We literally co-create together. And so where might this apply for you and your business? Where maybe you could trade in this idea of getting buy-in and get people on board with your vision and instead bring your vision to the table. Set it in the center of the table, like metaphorically, like you're setting it down and now we're all looking at it together. Like the spirit of that is so different than holding this vision close to your heart.
And then being like who's in, who wants to join me? That's putting a lot of pressure on you as the leader, when I want to see you be able to stand in your power, let go of that vision enough to where you can allow other people in. So that now we can have a true conversation around what we want to create together. So, how might that apply for you and your business or on your team?
How, how might you create more of a collaborative co-creative spirit? Because people support what they create. And if you kind of come from that place, people support what they create. And that is antithetical to getting buy-in. And so, how do I, how do I create that environment where we're truly collaborating?
So these are three things leadership gets wrong. And my hope is maybe I'm holding up a mirror and you're seeing yourself in this because I know, I know I do. Like this stuff is subtle and I do it. I do it with my kids. Oh, yeah. I take responsibility.
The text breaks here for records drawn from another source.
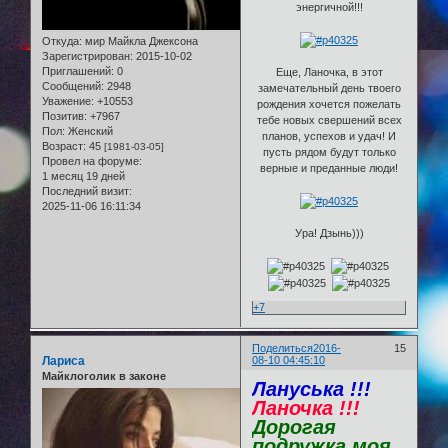
энергичной!!!
Откуда:
мир Майкла Джексона
Зарегистрирован
: 2015-10-02
Приглашений:
0
Еще, Ланочка, в этот
Сообщений:
2948
замечательный день твоего
Уважение:
+10553
рождения хочется пожелать
Позитив:
+7967
тебе новых свершений всех
Пол:
Женский
планов, успехов и удач! И
Возраст:
45
[1981-03-05]
пусть рядом будут только
Провел на форуме:
верные и преданные люди!
1 месяц 19 дней
Последний визит:
2025-11-06 16:11:34
Ура! Дзынь)))
+7
Поделиться
2016-
15
Лариса
08-10 04:45:10
Майклоголик в законе
Лануська !!!
Ланочка !!!
Дорогая
подружка моя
I try to do everything I can to empower them.
And far too often, I try to get buy-in with my kids. I don't know about you. How's that work? How's that work for you? When you try to get buy-in with kids? It doesn't, it doesn't work. But whenever we sit down and just talk about what I would like, "what would you like? Well, that doesn't work for me.
How about this?" And we actually have a conversation. It's amazing how easy things can go. Not always, but I like my chances when I take that approach. It takes intention. It takes patience. But in the end, I think we get there so much faster and we're so much more effective as a unit. So, yeah, I'm using the context of family and parenting because that's real for me.
I got three little daughters at home. One's turning 12 and is you know, it's like a little teenager and I'm having to learn where I've developed some bad habits at home. And naturally that extends out into the workplace in the business. So, what about you? Yeah, I would encourage you to, at the end of this episode, just take a moment, just shut everything off for a moment and if you're driving, just kind of think reflect on this conversation. And if there was one thing for you, what might it be? So thanks for listening. And we'll see in the next episode.